The development of vaccines against disease has been one of medicine's high-water marks. Today is a new era in Vaccinology which includes customized vaccines made from conventionally prepared tumor and dendritic cells that stimulate immune responses (antigens).
Bio Care Hospital has seen cancer as one of the areas where dendritic cell manipulation and response offers the most potential. Science has shown that cells derived from the specialized white blood cells, called Lymphocytes and Monocytes, produce tentacle-like elongations which trap tumor cells and expose them to the immune system for destruction. They are called Dendritic cells (DCs). Many factors in modern life and aging may affect the maturation process and population of DCs, rendering the body more susceptible to the growth, maturation and proliferation of tumor cells.

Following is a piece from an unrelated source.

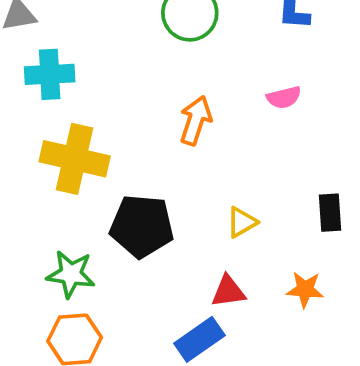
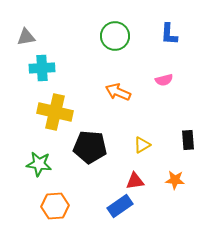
orange arrow: (196, 120) -> (118, 92), turned -85
green star: (71, 274) -> (39, 164), moved

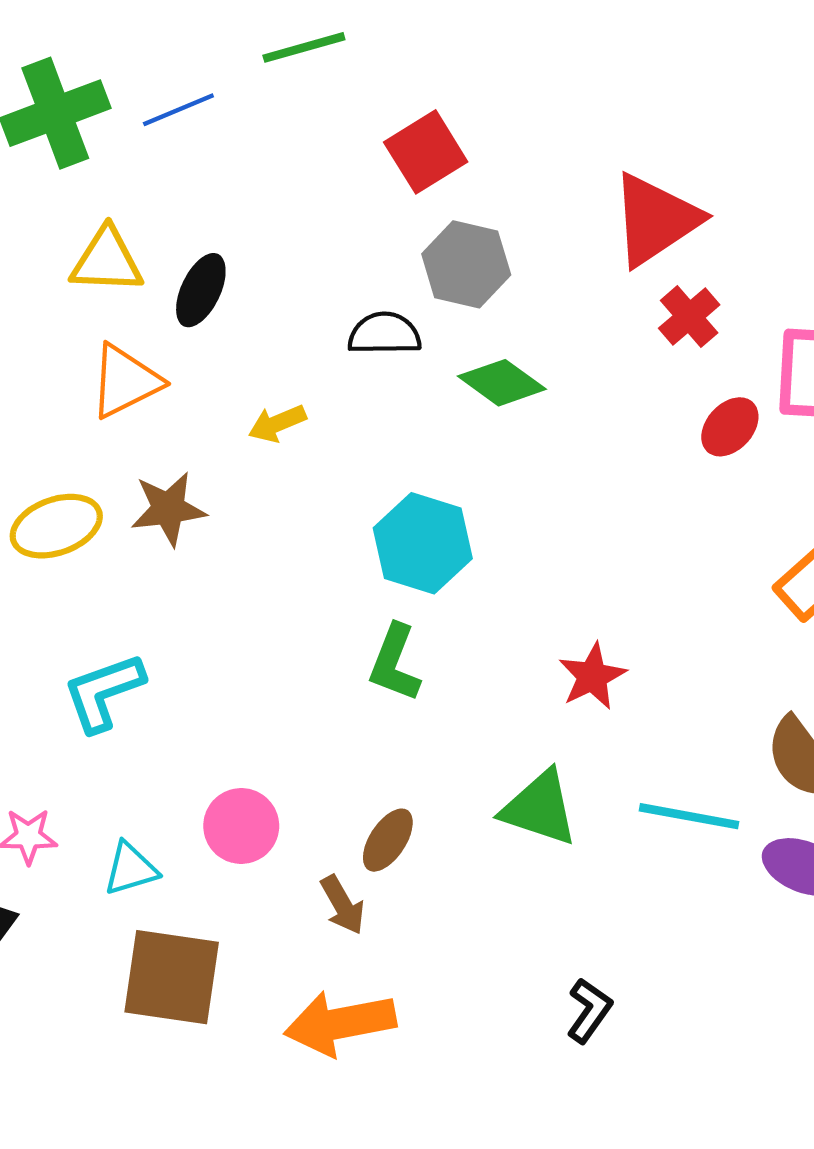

The vaccine mimics a natural infection. It stimulates the immune system to identify and destroy the patient’s unique form of cancer and create immunological memory to prevent the recurrence of cancer. During vaccine preparation, tumor and dendritic cells (DCs) are isolated and dendritics cells are activated. DCs “learn” to identify antigens-cancer makers on the surface of the tumor. When transfused, the dendritic cell exposes the patients cancer antigens to the killer T-cell, turning the T-cell into a cancer-destructive “smart bomb”.
Humans normally produce cancer cells throughout their lives. Malignant cells exposed to a healthy, active immune system will either be attacked and destroyed (Phagocytosis) or genetically programmed for self destruction (Apoptosis).
Genetic mutations and chromosomal abnormalities are commonly associated with human cancers. Unfortunately, since the genetic mutations leading to the development of cancer are often random events, every patient's tumor can contain a unique repertoire of antigens. The characteristic of human cancer requires each patient's immune system to recognize the specific antigens present.
Because these vaccines include the entire genetic repertoire of the patient's tumor, this precludes the need to identify or isolate specific tumor antigens. Thus, with DCs vaccines, we can treat those patients without known tumor antigens or those from whom insufficient tumor material can be obtained, making them suitable for the vast majority of cancer patients.
While medicine in general has always tried to curb the activity of the immune system in general with the use of so-called immune suppressor drugs, we believe that the treatment should be directed toward helping the immune system to respond in a more normal way and to try to direct its activity against non-self components.
We cannot stress enough the importance of a serious comprehensive in-house treatment program that can begin changing the course of degenerative disease. Our program extends from 10 days to 2 weeks to restore normal responses and behavior of the immune system. Synergy of all protocols is our goal and key to success.